» What to produce
In the entries below, copy out the stretch of lines from the one containing "A Duna-Tisza közén" through the one containing "el alaposabban kiaknázni, de", without changing a character. Include both of those lines.

» Records to use
────────────────────────────────────────
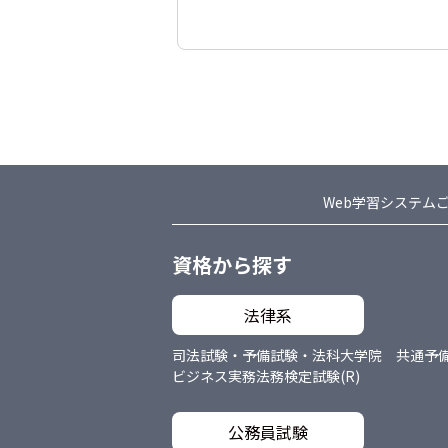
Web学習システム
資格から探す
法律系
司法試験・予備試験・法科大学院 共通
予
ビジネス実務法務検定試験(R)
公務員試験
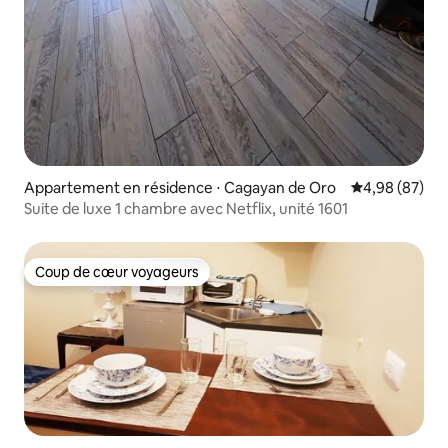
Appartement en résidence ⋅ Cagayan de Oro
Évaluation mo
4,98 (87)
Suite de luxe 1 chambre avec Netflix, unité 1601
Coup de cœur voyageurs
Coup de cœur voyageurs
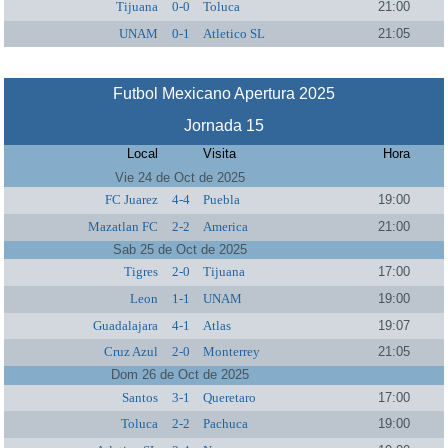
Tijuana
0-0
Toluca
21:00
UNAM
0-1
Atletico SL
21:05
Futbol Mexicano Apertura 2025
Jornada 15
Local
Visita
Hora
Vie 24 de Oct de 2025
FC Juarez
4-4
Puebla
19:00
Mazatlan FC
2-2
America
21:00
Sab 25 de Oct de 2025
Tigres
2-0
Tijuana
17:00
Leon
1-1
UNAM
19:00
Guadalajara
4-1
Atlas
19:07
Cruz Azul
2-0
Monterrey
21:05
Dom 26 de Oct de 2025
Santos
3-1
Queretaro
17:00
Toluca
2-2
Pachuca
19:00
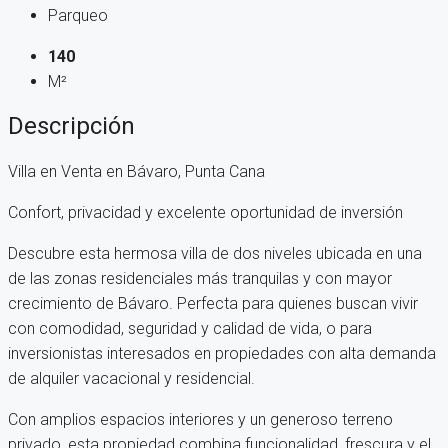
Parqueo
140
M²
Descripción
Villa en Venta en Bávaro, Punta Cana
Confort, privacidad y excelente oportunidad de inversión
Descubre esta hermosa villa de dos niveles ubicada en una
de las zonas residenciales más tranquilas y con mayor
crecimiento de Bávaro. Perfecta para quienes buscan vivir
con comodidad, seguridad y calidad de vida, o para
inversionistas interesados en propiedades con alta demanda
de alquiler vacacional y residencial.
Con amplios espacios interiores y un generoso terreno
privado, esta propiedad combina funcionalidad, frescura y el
────────────────────────────────────────
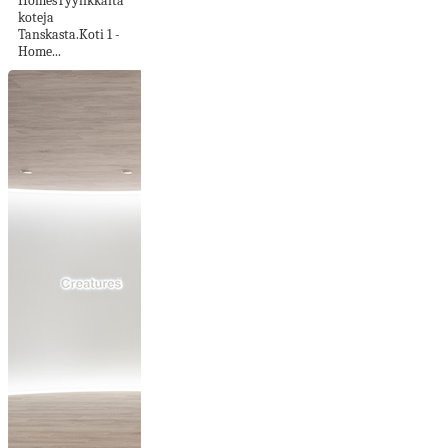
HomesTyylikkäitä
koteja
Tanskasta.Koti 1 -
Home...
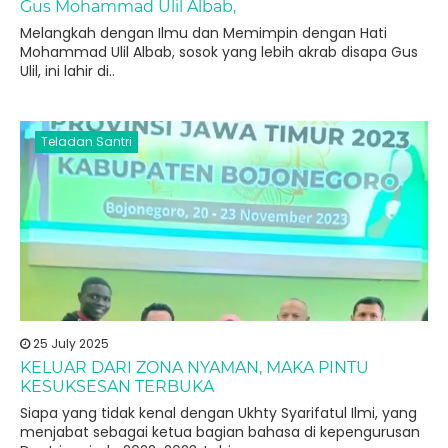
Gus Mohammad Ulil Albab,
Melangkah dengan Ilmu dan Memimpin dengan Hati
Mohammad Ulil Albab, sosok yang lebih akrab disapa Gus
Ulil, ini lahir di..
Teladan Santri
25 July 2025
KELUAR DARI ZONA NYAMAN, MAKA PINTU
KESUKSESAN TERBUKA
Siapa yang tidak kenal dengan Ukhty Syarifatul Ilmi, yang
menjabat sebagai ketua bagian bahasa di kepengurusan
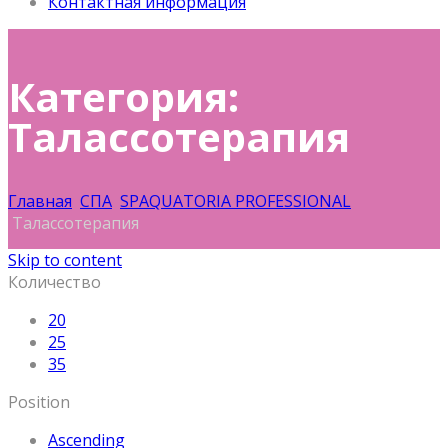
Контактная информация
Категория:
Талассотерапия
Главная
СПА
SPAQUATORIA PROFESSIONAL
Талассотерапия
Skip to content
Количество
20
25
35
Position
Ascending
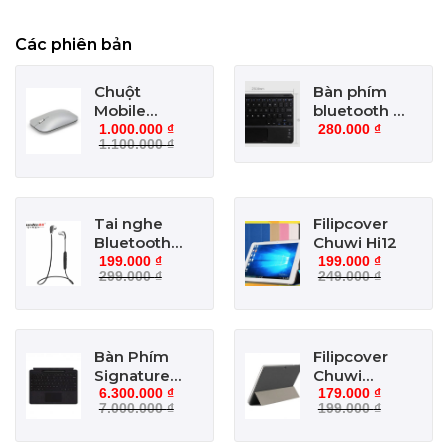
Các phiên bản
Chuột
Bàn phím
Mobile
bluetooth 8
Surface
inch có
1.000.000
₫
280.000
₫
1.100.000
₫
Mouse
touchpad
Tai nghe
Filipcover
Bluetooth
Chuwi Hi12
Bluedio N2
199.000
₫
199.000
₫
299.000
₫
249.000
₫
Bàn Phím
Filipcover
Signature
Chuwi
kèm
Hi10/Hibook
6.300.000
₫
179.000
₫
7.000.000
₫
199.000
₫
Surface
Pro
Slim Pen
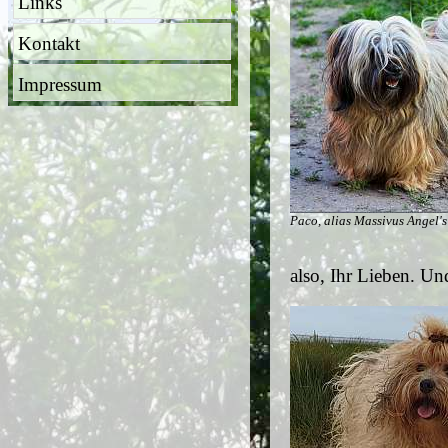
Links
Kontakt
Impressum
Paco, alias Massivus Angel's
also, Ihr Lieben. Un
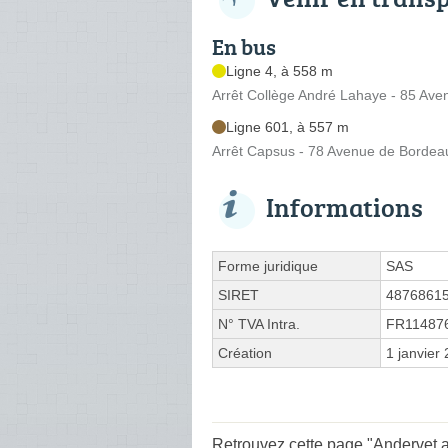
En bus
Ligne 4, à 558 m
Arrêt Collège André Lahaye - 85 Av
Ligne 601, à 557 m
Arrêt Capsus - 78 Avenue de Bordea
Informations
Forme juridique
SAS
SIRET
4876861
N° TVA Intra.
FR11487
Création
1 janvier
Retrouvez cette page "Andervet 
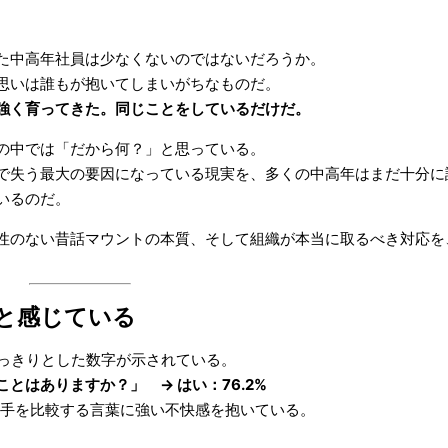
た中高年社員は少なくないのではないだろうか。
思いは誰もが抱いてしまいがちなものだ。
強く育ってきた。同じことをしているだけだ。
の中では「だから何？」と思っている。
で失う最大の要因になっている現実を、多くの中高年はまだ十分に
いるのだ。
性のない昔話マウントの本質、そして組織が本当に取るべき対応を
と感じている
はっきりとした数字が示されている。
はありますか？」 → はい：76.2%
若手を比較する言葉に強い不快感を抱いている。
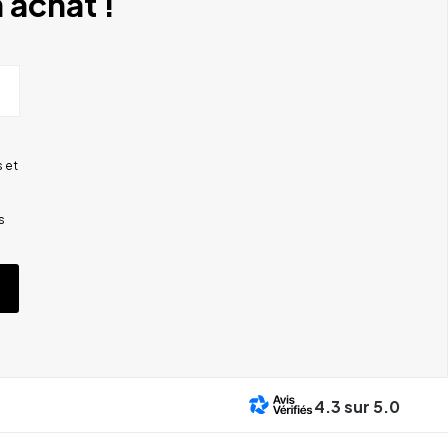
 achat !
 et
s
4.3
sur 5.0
────────────────────────────────────────
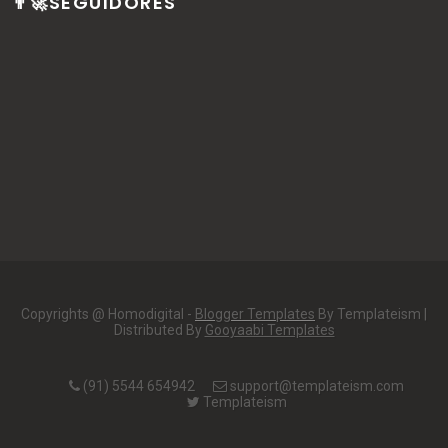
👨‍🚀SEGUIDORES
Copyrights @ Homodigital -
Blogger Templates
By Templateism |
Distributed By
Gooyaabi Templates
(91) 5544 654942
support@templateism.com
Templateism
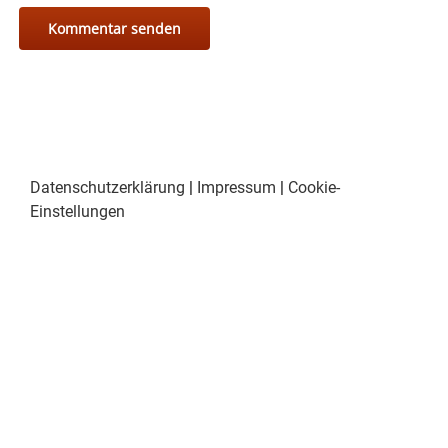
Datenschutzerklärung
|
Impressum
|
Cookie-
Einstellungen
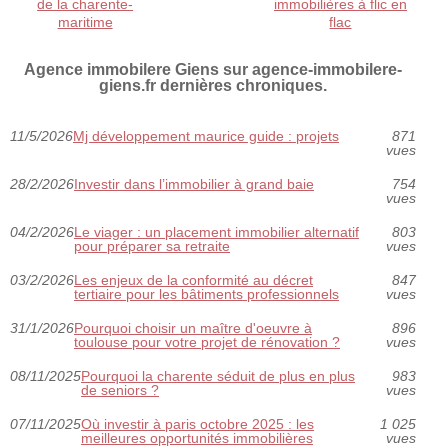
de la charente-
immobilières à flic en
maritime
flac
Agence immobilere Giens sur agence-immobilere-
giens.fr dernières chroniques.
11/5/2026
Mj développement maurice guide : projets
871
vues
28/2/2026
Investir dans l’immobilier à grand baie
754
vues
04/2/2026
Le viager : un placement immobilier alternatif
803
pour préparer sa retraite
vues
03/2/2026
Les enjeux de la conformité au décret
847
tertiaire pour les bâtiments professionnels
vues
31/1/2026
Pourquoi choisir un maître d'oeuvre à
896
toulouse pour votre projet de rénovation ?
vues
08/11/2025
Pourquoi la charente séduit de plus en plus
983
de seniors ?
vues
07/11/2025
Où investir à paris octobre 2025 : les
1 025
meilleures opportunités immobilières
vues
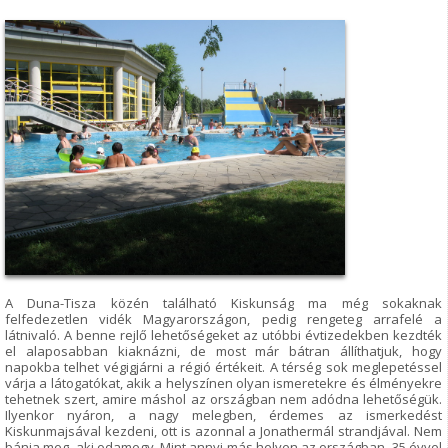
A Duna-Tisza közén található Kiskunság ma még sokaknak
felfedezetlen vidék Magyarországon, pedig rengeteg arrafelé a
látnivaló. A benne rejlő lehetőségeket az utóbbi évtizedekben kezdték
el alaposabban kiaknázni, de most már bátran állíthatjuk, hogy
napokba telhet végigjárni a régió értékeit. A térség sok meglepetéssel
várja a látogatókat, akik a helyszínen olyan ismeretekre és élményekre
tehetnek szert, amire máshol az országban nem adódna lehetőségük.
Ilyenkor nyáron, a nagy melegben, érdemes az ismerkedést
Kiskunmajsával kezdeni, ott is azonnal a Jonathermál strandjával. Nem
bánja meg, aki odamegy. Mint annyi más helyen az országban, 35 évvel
────────────────────────────────────────
» Exercise result
A Duna-Tisza közén található Kiskunság ma még sokaknak
felfedezetlen vidék Magyarországon, pedig rengeteg arrafelé a
látnivaló. A benne rejlő lehetőségeket az utóbbi évtizedekben kezdték
el alaposabban kiaknázni, de most már bátran állíthatjuk, hogy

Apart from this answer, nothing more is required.